• _Supplied records_
####
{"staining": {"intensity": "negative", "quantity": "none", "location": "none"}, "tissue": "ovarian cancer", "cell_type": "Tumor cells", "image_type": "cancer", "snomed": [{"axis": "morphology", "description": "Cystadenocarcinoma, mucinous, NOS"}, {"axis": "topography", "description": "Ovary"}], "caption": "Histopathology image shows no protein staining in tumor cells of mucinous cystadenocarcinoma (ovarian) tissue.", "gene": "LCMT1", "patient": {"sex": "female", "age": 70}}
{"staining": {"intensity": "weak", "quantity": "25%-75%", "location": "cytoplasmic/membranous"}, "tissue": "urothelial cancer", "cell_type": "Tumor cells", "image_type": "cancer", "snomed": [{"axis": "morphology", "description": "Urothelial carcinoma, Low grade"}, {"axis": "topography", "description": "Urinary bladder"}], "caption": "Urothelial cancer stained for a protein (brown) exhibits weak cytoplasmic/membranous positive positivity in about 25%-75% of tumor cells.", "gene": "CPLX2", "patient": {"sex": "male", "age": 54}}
####
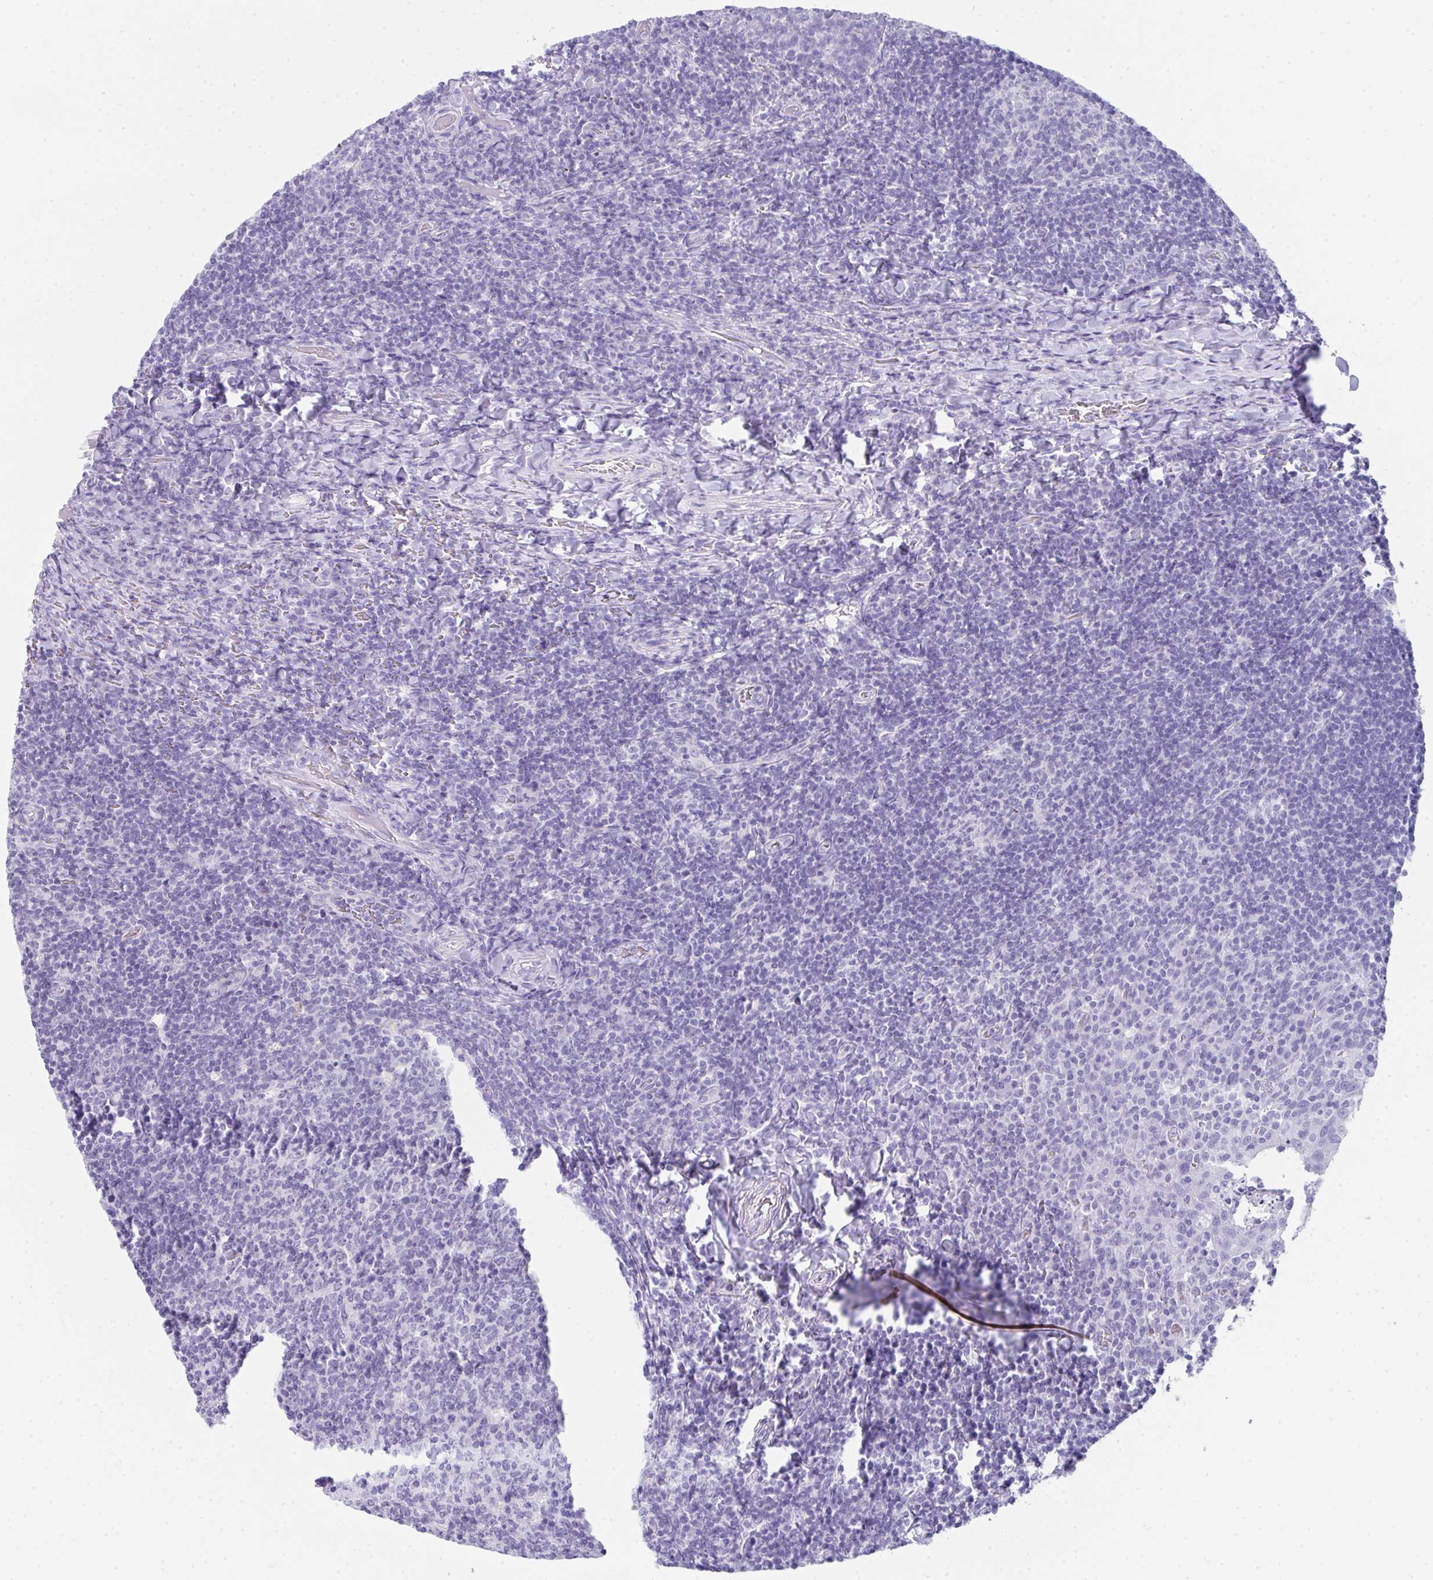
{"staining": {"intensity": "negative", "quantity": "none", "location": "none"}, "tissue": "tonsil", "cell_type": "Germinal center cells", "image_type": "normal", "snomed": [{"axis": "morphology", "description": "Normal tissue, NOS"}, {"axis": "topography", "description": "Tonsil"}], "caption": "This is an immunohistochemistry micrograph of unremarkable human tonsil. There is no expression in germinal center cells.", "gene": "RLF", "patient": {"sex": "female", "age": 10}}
####
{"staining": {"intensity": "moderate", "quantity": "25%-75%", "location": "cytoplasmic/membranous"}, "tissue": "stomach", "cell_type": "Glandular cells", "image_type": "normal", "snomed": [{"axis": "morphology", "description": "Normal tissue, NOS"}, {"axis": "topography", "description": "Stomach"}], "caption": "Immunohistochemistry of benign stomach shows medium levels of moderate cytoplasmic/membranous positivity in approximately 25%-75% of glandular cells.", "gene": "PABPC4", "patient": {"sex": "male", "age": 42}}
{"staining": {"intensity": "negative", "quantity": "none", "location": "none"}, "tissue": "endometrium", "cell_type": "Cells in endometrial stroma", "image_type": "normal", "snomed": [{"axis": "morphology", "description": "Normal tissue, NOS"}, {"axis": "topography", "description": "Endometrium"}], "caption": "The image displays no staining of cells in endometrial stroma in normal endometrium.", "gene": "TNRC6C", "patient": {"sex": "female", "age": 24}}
####
• _Your goal_
Extract every line of the records above that contains the word "membranous".

• _Response to this task_
{"staining": {"intensity": "weak", "quantity": "25%-75%", "location": "cytoplasmic/membranous"}, "tissue": "urothelial cancer", "cell_type": "Tumor cells", "image_type": "cancer", "snomed": [{"axis": "morphology", "description": "Urothelial carcinoma, Low grade"}, {"axis": "topography", "description": "Urinary bladder"}], "caption": "Urothelial cancer stained for a protein (brown) exhibits weak cytoplasmic/membranous positive positivity in about 25%-75% of tumor cells.", "gene": "CPLX2", "patient": {"sex": "male", "age": 54}}
{"staining": {"intensity": "moderate", "quantity": "25%-75%", "location": "cytoplasmic/membranous"}, "tissue": "stomach", "cell_type": "Glandular cells", "image_type": "normal", "snomed": [{"axis": "morphology", "description": "Normal tissue, NOS"}, {"axis": "topography", "description": "Stomach"}], "caption": "Immunohistochemistry of benign stomach shows medium levels of moderate cytoplasmic/membranous positivity in approximately 25%-75% of glandular cells.", "gene": "PABPC4", "patient": {"sex": "male", "age": 42}}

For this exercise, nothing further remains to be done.